Here's a little quiz for you crypt guys....

ID these crypts:

1)









2)









3)









4)









The right answers will be posted in a few days...

G' luck!


----------



## FernMan (Jun 4, 2006)

Ok let's see...


1) C. willisii
2) C. pontederiifolia
3) C. scurrilis --- pinkish under the leaf...
4) C. cordata


Soooo how terribly did I do??? 

I'm dreaming of a tank background full of C. balansae... and these little gems in the foreground!


----------



## Ghazanfar Ghori (Jan 27, 2004)

Almost 50 views and only one guess?!


----------



## legomaniac89 (Mar 19, 2008)

Aw, c'mon. No spathes? 

1. C. minima
2. C. beckettii "Green"
3. Got me. I want one, whatever it is 
4. C. cordata "Blassii"


----------



## ferchu22 (Oct 27, 2007)

Mmmmm, I'm very bad with this, but 1 and 4 seems to be something like cordata for me, but I'm not really sure.


----------



## Khamul1of9 (Oct 25, 2005)

I have no clue, I'm still learning. But if I had to guess, yes, the last one I would say _C. cordata_ var. Blassii, because I have one that looks just like it.


----------



## Ghazanfar Ghori (Jan 27, 2004)

Good guesses - but I was trying to reinforce a point I guess. Legomaniac was on the right track - you really need spathes to ID these plants!

1) C. minima
2) C. minima
3) C. minima
4) C. cordata (threw that in there as a curve ball)


----------



## legomaniac89 (Mar 19, 2008)

Those first 3 are all minimas? Wow! Are they all different variations or localities?


----------



## Ghazanfar Ghori (Jan 27, 2004)

Yep - the first three are all different locations!
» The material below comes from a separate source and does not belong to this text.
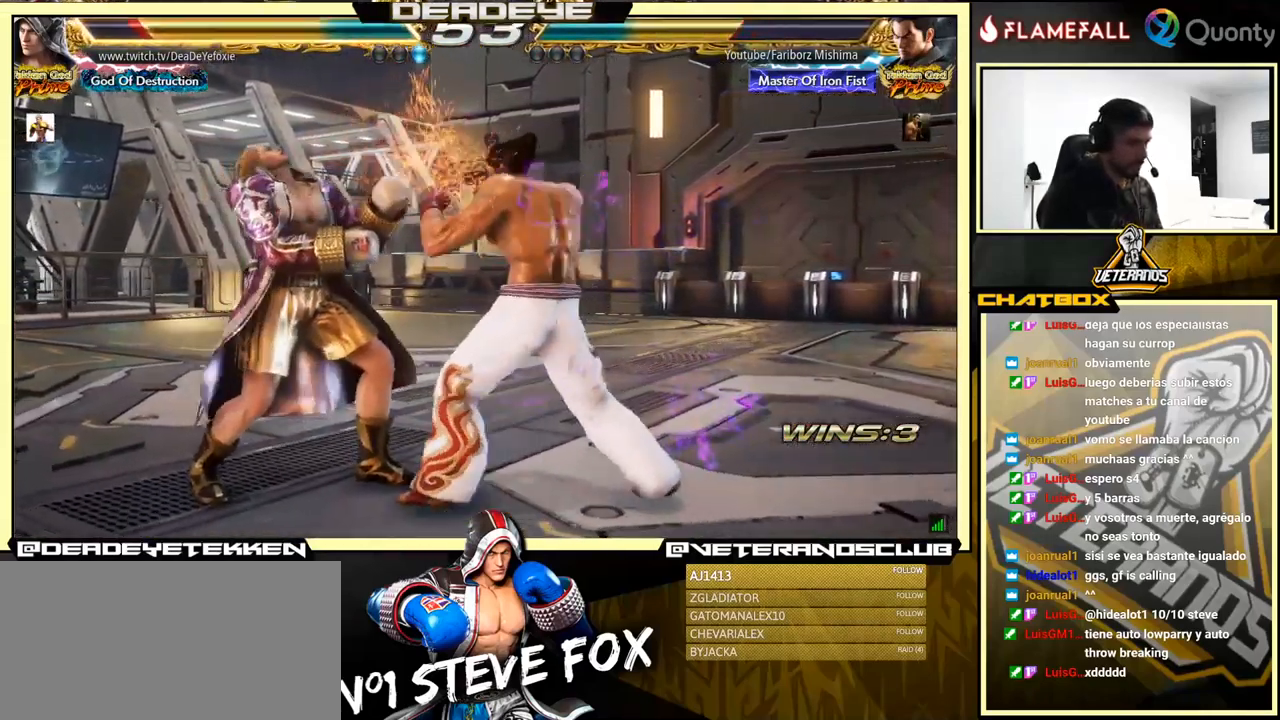
{"buttons": [], "left_stick": "left", "events": [[116, "left_stick", "center"], [183, "left_stick", "left"], [283, "left_stick", "center"], [333, "left_stick", "left"]]}
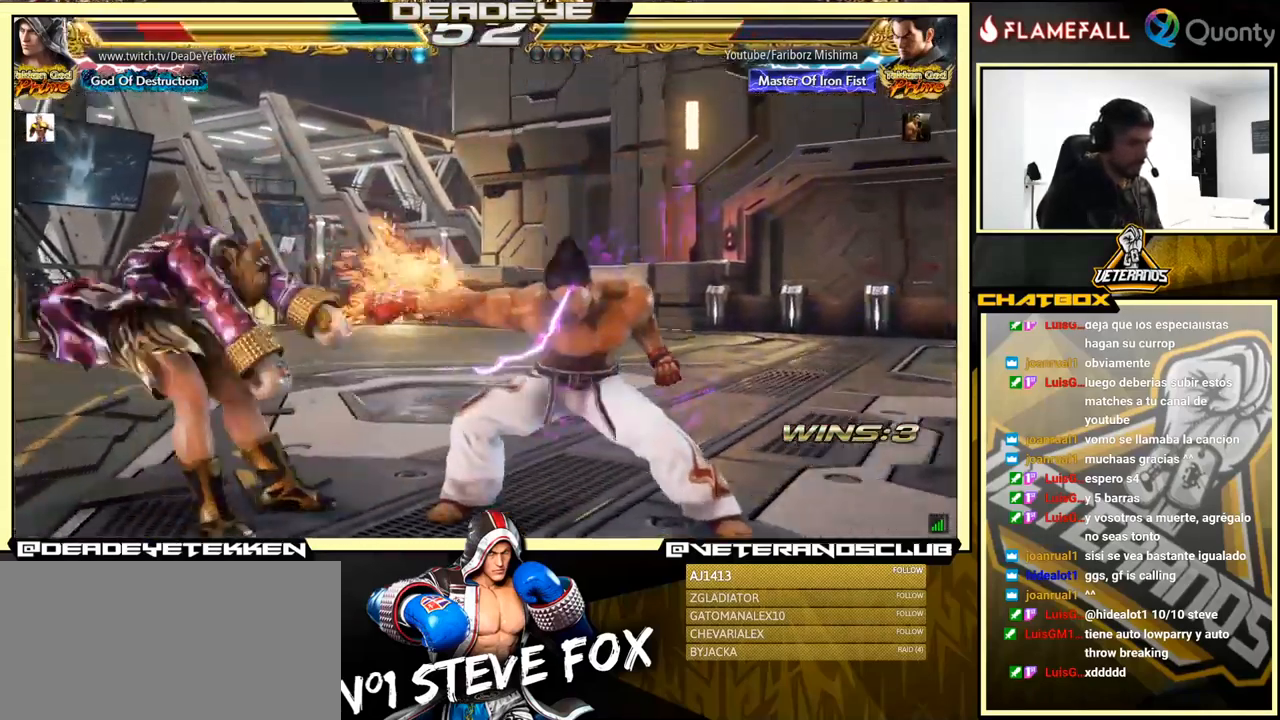
{"buttons": [], "left_stick": "center", "events": [[216, "left_stick", "center"]]}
There are a couple of other 'forms' that are fairly distinct as well that I don't have - yet


----------



## ferchu22 (Oct 27, 2007)

Really nice the last two minimas...


----------



## HoustonFishFanatic (Feb 26, 2007)

The C.minima in the third pic looks really awesome. Which location?


----------



## Ghazanfar Ghori (Jan 27, 2004)

I dont remember the location of the 2nd one, but the third one is probably from Sumatra - its C. minima 'Gasserii' - its a clone of what Robert Gasser grew in Florida - bright yellow spathe!


----------



## rs79 (Dec 7, 2004)

Nice one.


----------



## legomaniac89 (Mar 19, 2008)

_C. minima "Gasseri"_, huh? I'm definitely gonna have to get that one sometime. Awesome!


----------